É curiosa a comparação entre o que é publicado na Colectânea de Jurisprudência e o que surge na dgsi. Não me refiro a acórdãos que se encontrem um dos locais mas já no outro. Quero agora fazer menção aos sumários.
É sabido que o sumário tem como missão resumir aquilo que tenha valia geral e abstracta e possa servir como critério do decidido, primeiro, e depois disso, orientação jurisprudencial para situações análogas, nomeadamente em que esteja em causa o mesmo ponto de Direito.
A sua redacção é, por isso, acto de responsabilidade, para que o resumo esteja em conformidade com a substância do resumido.
Digno de registo é quando exista discrepância e a mesma vá no sentido de um dos sumários em presença ser mais extenso do que o outro ou até dele discrepante e assim o leitor não poder prescindir de ambos para poder formular o seu próprio juízo sobre a matéria.
Exemplo, colhido ao acaso e por mero acaso, o Acórdão proferido a 10 de Janeiro de 2024 pela Relação de Coimbra no processo 260/23.9GAPNI-A.C1, relatora Ana Carolina Cardoso, publicado na dgsi aqui].
Na dgsi a relatora resumi-o assim: «Nos crimes de violência doméstica deve ter lugar a tomada de declarações para memória futura, em nome da proteção das vítimas contra a vitimização secundária, sem necessidade de justificação acrescida, só assim se não procedendo quando existam razões relevantes para o não fazer».
Já quando da publicação na CJ, o sumário [que tem firmado como F.P.A., Fernando Prata Andrade] é bem mais extenso, pois, ante o aresto, considera relevante também que dele se extraiam duas asserções:
-» «a vítima de violência doméstica é sempre considerada uma vítima especialmente vulnerável, nos termos do disposto nos ars. 67º-A, n. 1, al. b) e n.º 3 do Código de Processo Penal, conjugado com o art. 125º do Código Penal»
-» «Se na versão do Código de Processo Penal a tomada de declarações para memória futura ocorria penas nos casos previstos no art. 271º, a possibilidade de produção deste meio de prova foi sendo ampliada, tendo em conta designadamente, a fragilidade das vítimas e a sua protecção e a especial situação em que se encontram».
Mas mais.

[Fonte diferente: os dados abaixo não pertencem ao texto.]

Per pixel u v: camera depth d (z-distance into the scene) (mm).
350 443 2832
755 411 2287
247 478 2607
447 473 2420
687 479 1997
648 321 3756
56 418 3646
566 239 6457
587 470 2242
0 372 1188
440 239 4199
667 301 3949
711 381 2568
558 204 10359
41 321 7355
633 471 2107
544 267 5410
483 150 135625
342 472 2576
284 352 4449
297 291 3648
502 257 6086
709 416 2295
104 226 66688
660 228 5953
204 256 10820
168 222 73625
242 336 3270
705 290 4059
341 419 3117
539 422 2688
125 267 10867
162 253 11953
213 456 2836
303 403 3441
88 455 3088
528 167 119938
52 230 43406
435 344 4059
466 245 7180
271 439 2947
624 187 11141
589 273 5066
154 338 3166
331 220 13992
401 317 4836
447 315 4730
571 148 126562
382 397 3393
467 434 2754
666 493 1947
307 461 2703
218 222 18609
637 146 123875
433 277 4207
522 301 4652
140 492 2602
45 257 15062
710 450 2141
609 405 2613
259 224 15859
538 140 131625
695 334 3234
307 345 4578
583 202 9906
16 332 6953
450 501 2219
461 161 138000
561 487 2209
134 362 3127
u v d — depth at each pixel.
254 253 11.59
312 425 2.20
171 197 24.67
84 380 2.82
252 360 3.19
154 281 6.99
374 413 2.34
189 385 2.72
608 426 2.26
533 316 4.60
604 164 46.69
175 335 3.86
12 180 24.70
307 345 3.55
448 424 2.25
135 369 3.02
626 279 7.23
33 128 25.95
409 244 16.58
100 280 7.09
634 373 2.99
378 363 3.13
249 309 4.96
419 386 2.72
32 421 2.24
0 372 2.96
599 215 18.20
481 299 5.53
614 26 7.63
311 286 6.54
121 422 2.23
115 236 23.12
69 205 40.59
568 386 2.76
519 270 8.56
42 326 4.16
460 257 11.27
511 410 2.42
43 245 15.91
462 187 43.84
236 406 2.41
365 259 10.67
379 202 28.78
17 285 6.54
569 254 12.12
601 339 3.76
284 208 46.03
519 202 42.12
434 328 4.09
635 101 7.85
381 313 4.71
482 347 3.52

É que comparando o sumariado comum, o elaborado pela relatora e o redigido pelo anotador, verifica-se que não há integral coincidência de conteúdo.
Assim, a relatora considerou importante considerar o inciso «só assim se não procedendo quando existam razões relevantes para o não fazer», a orientar uma lógica de excepção, o que na CJ não surge.
Conclusões que me permito extrair:
-» nada como ler os arestos na sua íntegra e não apenas sumários, seja qual for a sua proveniência
-» não dar como assente que os sumários, valham como espécie de interpretação autêntica do decidido ou do critério decisório, por mais cómodo que seja limitarmo-nos a, em termos de leitura, ficarmos por eles.